__Entries taken from a collection__.
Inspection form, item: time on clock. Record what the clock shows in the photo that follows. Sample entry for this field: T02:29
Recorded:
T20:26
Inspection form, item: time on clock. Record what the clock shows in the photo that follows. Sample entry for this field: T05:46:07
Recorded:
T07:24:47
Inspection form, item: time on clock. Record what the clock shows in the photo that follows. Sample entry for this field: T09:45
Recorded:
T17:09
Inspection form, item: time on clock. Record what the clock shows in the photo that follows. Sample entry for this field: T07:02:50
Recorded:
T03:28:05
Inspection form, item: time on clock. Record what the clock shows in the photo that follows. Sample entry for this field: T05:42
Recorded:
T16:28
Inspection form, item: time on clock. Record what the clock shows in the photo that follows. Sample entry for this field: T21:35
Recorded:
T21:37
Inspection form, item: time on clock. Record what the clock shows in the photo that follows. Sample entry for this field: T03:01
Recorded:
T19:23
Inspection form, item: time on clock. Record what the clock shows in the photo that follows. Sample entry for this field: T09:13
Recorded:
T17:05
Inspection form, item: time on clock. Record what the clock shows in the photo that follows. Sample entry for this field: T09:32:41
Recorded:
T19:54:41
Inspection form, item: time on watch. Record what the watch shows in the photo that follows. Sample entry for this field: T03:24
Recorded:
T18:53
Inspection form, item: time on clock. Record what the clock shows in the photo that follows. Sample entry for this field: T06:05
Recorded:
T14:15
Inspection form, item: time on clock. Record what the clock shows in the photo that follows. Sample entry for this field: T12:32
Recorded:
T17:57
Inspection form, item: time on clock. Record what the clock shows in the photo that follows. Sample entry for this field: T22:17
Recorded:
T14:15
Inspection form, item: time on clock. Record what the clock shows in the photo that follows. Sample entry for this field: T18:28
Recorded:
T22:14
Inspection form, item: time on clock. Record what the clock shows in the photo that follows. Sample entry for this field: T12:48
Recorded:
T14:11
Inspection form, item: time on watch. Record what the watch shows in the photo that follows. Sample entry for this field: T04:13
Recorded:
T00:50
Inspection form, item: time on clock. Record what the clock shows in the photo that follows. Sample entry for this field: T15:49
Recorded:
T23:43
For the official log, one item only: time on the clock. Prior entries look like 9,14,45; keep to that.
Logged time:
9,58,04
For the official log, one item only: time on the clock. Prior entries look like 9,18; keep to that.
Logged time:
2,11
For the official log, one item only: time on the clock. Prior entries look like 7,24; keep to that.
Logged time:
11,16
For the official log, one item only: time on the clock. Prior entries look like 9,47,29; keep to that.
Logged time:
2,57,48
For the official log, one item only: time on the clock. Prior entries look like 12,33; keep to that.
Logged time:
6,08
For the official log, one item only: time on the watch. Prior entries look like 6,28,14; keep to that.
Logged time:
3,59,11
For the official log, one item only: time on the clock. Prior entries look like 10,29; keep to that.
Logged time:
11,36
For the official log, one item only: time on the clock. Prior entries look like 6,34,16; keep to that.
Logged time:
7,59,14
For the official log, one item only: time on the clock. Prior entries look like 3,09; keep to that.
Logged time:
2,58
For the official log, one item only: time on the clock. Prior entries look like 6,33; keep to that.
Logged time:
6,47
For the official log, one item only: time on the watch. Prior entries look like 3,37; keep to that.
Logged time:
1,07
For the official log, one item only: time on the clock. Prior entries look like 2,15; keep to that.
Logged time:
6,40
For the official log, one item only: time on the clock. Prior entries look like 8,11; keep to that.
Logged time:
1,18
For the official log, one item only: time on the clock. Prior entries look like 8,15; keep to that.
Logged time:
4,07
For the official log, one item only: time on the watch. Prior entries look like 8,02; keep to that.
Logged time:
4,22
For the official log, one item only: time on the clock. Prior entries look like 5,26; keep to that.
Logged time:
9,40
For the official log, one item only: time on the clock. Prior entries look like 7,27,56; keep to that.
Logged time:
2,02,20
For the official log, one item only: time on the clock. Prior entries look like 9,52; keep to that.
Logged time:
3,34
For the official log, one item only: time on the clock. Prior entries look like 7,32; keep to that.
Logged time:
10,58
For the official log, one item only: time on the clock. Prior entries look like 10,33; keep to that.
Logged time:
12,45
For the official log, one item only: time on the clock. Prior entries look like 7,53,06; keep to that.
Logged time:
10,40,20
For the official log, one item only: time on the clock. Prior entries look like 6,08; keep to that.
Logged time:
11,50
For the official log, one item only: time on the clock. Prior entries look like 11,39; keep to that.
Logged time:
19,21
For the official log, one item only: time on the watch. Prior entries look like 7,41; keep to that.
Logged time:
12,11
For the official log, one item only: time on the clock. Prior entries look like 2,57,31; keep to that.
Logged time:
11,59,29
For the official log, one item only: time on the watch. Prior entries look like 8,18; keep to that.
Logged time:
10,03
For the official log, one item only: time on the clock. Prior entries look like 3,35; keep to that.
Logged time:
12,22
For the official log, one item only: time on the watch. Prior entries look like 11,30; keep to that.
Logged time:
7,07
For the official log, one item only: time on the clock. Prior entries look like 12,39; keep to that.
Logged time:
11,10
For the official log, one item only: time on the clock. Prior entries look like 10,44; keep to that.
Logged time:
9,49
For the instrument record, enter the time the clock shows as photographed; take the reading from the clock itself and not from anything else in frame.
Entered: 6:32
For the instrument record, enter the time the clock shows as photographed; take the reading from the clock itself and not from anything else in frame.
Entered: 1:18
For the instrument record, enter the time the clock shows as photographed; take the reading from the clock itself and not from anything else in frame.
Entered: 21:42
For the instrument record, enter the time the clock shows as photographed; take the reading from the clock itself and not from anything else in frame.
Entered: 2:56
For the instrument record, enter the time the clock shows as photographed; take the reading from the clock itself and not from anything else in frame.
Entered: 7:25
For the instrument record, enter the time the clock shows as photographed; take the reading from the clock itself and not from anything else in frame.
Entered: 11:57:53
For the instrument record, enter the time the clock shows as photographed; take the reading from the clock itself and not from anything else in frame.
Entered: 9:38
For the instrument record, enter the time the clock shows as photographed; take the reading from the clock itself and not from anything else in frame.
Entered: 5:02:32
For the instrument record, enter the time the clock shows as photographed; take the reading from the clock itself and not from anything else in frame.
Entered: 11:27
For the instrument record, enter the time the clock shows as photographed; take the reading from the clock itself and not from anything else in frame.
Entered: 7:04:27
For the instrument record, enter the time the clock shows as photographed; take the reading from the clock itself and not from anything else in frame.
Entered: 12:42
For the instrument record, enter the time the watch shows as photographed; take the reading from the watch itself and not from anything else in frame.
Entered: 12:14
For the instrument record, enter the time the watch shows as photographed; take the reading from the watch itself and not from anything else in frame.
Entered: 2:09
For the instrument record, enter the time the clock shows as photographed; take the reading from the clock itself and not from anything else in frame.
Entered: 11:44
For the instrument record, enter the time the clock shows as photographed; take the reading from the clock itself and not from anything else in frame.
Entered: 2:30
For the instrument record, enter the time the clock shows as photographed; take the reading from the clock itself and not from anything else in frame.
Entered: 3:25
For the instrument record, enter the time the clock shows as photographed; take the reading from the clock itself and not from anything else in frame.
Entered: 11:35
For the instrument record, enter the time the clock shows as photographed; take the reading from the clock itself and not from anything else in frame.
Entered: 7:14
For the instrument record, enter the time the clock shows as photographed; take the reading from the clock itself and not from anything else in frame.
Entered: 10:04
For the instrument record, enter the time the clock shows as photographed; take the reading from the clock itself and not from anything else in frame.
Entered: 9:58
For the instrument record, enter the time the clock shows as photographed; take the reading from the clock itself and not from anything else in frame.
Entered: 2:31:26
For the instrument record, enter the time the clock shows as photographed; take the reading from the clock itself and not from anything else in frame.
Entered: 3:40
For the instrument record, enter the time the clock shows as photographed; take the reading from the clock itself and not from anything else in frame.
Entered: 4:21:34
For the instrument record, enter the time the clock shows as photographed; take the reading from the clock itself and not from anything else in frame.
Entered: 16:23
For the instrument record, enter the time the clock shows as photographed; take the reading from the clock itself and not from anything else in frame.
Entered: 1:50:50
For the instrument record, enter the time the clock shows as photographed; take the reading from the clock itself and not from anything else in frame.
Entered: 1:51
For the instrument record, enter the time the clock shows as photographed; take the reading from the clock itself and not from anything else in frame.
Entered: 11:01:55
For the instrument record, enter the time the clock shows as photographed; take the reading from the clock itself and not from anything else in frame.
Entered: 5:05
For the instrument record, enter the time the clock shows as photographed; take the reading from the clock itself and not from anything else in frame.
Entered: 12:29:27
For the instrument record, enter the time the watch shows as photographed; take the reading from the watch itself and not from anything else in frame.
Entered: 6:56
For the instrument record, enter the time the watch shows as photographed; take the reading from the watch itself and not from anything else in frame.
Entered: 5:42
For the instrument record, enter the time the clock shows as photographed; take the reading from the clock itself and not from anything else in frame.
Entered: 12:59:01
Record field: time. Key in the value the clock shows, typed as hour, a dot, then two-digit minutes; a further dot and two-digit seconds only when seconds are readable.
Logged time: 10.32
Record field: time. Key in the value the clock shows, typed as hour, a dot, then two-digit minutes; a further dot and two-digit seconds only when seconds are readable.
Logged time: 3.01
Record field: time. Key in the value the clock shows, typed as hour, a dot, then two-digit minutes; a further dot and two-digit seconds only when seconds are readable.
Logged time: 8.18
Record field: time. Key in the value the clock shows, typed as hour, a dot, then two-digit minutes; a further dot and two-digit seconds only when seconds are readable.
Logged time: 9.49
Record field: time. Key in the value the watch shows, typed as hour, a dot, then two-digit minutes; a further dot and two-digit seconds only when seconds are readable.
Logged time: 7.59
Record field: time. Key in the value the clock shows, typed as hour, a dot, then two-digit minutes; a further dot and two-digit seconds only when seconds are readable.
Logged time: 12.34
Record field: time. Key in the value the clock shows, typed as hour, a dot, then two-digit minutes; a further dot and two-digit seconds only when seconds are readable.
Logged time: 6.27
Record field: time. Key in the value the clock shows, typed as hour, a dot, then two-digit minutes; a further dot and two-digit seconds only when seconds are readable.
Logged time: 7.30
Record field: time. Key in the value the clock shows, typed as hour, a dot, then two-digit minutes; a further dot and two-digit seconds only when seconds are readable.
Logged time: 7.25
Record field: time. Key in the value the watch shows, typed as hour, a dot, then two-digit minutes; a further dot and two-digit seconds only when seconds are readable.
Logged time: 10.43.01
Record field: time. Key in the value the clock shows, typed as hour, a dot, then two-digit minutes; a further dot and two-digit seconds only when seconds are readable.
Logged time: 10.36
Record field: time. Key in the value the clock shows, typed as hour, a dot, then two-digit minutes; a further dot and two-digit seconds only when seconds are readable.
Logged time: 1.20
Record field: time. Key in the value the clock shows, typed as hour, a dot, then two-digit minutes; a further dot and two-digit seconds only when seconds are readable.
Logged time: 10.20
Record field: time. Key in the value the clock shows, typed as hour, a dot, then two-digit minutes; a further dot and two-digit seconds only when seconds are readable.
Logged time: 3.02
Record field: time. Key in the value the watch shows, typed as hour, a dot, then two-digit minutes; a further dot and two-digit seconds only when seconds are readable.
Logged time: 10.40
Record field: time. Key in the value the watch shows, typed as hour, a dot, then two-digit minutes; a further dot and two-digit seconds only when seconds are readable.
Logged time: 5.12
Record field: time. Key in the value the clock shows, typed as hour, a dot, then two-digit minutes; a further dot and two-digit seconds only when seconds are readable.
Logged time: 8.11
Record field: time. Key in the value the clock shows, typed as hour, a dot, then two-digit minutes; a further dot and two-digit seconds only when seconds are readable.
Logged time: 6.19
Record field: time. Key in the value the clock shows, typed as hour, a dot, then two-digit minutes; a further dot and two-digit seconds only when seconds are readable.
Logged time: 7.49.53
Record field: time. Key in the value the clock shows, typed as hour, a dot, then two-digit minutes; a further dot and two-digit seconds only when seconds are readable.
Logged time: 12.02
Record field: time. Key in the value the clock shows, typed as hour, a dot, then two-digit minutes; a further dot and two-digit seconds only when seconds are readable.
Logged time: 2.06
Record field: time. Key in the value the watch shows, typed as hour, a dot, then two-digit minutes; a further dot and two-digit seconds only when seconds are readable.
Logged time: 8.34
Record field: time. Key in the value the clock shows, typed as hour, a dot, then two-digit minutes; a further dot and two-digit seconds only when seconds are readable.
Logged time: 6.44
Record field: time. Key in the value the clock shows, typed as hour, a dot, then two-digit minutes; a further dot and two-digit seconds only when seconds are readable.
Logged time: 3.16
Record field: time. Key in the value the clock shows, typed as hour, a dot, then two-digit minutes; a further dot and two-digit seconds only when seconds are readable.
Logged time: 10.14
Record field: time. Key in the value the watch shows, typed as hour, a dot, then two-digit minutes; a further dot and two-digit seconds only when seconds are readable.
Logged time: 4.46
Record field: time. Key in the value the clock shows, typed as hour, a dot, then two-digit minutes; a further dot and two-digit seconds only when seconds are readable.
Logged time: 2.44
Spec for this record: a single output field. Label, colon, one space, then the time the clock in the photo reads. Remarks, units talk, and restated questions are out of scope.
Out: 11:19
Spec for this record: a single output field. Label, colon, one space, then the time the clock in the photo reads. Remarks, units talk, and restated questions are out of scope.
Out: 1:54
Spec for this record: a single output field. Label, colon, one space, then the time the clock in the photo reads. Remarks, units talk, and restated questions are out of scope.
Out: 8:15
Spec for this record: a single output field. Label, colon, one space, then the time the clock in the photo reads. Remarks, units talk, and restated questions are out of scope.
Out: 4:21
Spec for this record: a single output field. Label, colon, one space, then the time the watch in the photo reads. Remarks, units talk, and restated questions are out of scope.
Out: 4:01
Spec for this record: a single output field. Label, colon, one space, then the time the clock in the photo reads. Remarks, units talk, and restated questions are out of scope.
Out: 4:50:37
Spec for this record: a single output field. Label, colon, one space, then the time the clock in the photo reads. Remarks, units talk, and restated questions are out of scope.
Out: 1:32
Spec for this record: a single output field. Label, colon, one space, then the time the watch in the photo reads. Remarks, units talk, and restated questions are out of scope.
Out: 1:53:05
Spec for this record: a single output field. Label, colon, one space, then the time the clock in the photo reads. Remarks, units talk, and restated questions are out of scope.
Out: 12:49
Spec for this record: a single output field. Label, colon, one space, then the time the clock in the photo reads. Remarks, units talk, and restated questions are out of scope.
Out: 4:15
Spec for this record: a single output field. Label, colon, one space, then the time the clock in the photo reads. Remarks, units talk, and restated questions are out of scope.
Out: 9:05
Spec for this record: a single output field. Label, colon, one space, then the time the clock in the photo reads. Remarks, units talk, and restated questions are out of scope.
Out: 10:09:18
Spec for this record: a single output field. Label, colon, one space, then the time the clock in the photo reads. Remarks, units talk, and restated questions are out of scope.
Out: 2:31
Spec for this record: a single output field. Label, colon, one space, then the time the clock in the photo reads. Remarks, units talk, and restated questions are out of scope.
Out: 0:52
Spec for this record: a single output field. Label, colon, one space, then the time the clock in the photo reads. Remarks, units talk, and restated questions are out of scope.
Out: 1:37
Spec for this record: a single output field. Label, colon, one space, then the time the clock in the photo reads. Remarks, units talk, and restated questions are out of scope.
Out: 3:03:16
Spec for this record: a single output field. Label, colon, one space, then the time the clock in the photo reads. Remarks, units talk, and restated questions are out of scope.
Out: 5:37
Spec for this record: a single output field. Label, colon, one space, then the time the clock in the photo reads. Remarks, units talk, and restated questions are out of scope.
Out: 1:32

__Exercise requirements__. Rewrite the items from the line with "7,41; keep to that." up to and including the line with "Entered: 6:32", substituting "formal log" for "official log" and leaving everything else unchanged.

__Response__.
For the formal log, one item only: time on the watch. Prior entries look like 7,41; keep to that.
Logged time:
12,11
For the formal log, one item only: time on the clock. Prior entries look like 2,57,31; keep to that.
Logged time:
11,59,29
For the formal log, one item only: time on the watch. Prior entries look like 8,18; keep to that.
Logged time:
10,03
For the formal log, one item only: time on the clock. Prior entries look like 3,35; keep to that.
Logged time:
12,22
For the formal log, one item only: time on the watch. Prior entries look like 11,30; keep to that.
Logged time:
7,07
For the formal log, one item only: time on the clock. Prior entries look like 12,39; keep to that.
Logged time:
11,10
For the formal log, one item only: time on the clock. Prior entries look like 10,44; keep to that.
Logged time:
9,49
For the instrument record, enter the time the clock shows as photographed; take the reading from the clock itself and not from anything else in frame.
Entered: 6:32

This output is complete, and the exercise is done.